Натурализм ИвановаПервый выход за пределы академического проекта связан с довольно свободно трактуемым «натурализмом» (первоначально абсолютно чуждым Иванову практически во всех проявлениях). В самом общем понимании натурализм — это нечто частное, локальное, специальное («местное», если говорить о пространстве, «историческое», если говорить о времени, «социальное», если говорить о человеческих отношениях) вместо универсального («мифологического»); вместо академизма. В случае с Ивановым — это начало внутреннего разрушения проекта «Явления Мессии» 1836 года, задуманного именно в контексте универсального.
На рубеже 1838 и 1839 годов у Иванова появляются жанровые акварели. Конечно, в первую очередь это объясняется появлением в Риме Гоголя (и Жуковского с наследником престола); альбомом наследника, для которого римскими пенсионерами и решено было сделать акварели на сюжеты местной жизни. Однако за этим обращением к tableau de genre можно увидеть и косвенное влияние «натуральной школы», именно в это время возникающей в России не только в беллетристике, но и в изобразительном искусстве.
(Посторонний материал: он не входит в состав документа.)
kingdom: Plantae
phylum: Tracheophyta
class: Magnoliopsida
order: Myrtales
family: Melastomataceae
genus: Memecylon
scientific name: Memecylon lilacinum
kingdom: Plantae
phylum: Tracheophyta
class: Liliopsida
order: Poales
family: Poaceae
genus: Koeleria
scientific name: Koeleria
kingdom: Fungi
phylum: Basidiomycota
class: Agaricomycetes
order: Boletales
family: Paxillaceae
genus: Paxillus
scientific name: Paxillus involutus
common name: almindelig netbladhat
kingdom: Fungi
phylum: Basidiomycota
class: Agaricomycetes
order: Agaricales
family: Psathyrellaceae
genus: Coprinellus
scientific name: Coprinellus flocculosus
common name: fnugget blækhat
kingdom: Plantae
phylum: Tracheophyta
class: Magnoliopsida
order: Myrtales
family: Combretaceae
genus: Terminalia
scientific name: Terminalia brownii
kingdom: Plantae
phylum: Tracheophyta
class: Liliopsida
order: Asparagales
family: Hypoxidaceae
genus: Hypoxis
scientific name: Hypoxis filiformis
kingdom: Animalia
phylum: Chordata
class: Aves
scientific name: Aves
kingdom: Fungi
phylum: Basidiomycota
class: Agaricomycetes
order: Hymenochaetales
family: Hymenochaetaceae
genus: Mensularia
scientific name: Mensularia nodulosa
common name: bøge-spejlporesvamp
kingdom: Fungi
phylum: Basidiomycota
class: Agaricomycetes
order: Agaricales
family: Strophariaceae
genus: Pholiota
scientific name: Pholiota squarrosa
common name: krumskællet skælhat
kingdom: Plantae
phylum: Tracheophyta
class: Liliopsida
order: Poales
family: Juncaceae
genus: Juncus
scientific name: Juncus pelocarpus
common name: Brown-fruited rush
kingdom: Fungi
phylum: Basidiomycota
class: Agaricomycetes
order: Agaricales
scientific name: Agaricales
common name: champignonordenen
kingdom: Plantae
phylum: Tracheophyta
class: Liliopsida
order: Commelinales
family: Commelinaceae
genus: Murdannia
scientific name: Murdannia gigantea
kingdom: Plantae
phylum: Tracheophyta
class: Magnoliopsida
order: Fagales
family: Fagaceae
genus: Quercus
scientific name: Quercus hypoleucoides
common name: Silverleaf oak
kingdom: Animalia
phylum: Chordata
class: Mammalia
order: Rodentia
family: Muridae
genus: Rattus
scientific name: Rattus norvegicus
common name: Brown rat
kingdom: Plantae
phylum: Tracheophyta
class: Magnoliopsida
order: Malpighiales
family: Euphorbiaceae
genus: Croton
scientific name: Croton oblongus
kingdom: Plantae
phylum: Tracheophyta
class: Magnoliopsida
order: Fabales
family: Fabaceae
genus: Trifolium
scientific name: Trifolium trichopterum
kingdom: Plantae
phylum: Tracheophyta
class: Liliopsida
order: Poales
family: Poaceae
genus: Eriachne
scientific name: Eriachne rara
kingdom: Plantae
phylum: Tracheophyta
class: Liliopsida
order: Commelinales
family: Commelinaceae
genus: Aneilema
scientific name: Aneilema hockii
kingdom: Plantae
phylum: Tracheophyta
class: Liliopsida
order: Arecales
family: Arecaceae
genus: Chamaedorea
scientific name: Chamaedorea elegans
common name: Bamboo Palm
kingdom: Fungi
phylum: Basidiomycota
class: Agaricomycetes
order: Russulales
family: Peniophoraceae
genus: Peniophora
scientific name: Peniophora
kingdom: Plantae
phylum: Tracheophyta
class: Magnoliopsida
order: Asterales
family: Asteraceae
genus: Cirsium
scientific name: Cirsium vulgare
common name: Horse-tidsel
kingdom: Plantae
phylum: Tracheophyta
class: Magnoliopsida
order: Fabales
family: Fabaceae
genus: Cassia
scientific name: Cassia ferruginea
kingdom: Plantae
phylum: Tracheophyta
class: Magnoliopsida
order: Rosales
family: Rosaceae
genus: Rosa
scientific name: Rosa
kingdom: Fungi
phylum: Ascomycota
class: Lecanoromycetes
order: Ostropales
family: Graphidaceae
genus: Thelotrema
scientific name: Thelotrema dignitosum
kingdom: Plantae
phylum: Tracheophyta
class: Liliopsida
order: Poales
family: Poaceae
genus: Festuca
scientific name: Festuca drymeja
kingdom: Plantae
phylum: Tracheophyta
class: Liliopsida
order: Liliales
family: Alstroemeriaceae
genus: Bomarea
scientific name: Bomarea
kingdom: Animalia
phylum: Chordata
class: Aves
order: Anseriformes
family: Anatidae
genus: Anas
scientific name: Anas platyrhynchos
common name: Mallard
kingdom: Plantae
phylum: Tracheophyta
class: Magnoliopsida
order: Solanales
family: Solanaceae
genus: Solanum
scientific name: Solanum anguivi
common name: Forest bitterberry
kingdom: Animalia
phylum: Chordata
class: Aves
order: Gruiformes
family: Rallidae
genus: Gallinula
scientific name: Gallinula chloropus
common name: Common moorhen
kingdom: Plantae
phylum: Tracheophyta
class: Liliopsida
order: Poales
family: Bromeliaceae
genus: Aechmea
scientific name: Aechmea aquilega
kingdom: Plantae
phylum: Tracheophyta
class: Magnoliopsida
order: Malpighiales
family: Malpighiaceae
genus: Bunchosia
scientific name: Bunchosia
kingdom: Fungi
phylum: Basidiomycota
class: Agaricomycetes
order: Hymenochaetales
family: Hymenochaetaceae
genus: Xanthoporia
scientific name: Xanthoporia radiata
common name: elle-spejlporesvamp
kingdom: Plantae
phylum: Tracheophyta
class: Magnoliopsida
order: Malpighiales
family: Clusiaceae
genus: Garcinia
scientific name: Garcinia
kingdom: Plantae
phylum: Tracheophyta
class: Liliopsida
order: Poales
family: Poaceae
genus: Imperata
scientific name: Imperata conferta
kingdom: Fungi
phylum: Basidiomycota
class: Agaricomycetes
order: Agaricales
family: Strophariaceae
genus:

Акварели Иванова с вариациями одного сюжета — например, «Жених, выбирающий серьги для невесты (1838–1839, ГТГ)» и «Жених, выбирающий кольцо для невесты» (1839, ГРМ) — невыразительны и банальны (это самый примитивный вариант возникающей «натуральной школы» — скорее «костюмы», чем «нравы»), но важен сам факт обращения Иванова к этому материалу.